Desideri A, Paci M, Rotilio G
Department of Biology Tor Vergata University of Rome, Italy.
J Inorg Biochem. 1988 Jun;33(2):91-7. doi: 10.1016/0162-0134(88)80037-0.
Anions that do not coordinate to the catalytically active copper ion of Cu,Zn superoxide dismutase, but still affect the activity of the enzyme by weaker interactions with the protein moiety surrounding the active site (low affinity anions), uniformly perturbed the 1H NMR line of the NH group of the copper ligand His 46. This effect was detected on the enzyme having Co(II) substituted for the native Zn(II), in which the resonances of residues bound to the copper are detected because of the antiferromagnetic coupling between Cu(II) and Co(II). The interaction with the enzyme of phosphate, a good representative of low-affinity anions, was also studied by 31P NMR of the native enzyme and of enzyme samples covalently modified at all lysines or at the Arg 141, which is 5 A away from the copper. The results obtained indicate that Arg 141 is a likely candidate for binding of low-affinity anions in the vicinity of the copper and that the 1H NMR line of His 46 NH is diagnostic for such an interaction.

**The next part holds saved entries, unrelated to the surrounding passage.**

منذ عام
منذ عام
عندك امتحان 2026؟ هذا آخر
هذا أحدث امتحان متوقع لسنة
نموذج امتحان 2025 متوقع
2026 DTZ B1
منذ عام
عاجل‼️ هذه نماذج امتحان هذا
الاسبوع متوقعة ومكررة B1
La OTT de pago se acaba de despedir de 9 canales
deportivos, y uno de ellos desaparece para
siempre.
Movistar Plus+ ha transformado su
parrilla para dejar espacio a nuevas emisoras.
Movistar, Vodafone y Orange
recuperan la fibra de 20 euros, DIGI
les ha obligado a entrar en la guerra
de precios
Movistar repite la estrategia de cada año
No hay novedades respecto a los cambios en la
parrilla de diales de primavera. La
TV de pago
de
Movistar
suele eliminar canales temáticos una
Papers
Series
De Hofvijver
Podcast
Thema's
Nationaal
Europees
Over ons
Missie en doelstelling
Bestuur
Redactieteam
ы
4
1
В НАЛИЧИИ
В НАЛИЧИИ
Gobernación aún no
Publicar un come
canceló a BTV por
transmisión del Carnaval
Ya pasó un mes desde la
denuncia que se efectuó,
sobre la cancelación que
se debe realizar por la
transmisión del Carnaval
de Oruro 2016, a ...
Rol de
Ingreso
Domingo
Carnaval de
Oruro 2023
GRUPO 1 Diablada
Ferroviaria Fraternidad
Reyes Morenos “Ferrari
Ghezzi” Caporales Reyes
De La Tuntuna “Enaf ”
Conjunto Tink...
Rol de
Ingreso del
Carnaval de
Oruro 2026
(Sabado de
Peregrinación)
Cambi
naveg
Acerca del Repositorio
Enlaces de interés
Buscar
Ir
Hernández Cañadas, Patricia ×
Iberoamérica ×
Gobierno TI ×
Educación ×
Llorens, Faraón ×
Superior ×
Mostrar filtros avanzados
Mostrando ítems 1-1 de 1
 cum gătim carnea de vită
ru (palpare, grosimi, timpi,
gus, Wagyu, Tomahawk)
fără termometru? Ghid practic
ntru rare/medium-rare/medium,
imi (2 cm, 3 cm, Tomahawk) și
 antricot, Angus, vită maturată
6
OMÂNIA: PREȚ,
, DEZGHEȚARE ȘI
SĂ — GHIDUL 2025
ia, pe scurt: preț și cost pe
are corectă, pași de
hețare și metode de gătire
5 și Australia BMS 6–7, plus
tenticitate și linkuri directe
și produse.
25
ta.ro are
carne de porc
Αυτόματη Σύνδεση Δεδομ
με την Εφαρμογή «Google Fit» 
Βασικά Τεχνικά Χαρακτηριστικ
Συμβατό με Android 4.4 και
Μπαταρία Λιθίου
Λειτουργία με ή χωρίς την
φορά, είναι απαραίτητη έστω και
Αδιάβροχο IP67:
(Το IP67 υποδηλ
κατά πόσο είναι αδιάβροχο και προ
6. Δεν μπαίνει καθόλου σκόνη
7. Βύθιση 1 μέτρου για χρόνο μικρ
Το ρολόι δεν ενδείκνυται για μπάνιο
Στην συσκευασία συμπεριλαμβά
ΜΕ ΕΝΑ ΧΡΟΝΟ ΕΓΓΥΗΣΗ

那些不与铜锌超氧化物歧化酶的催化活性铜离子配位,但仍通过与活性位点周围蛋白质部分的较弱相互作用影响酶活性的阴离子(低亲和力阴离子),均一地扰动了铜配体组氨酸46的NH基团的1H NMR谱线。在将钴(II)取代天然锌(II)的酶上检测到了这种效应,由于铜(II)和钴(II)之间的反铁磁耦合,可以检测到与铜结合的残基的共振。还通过天然酶以及在所有赖氨酸或距铜5埃的精氨酸141处共价修饰的酶样品的31P NMR研究了低亲和力阴离子的良好代表磷酸盐与酶的相互作用。获得的结果表明,精氨酸141可能是在铜附近结合低亲和力阴离子的候选者,并且组氨酸46 NH的1H NMR谱线可诊断这种相互作用。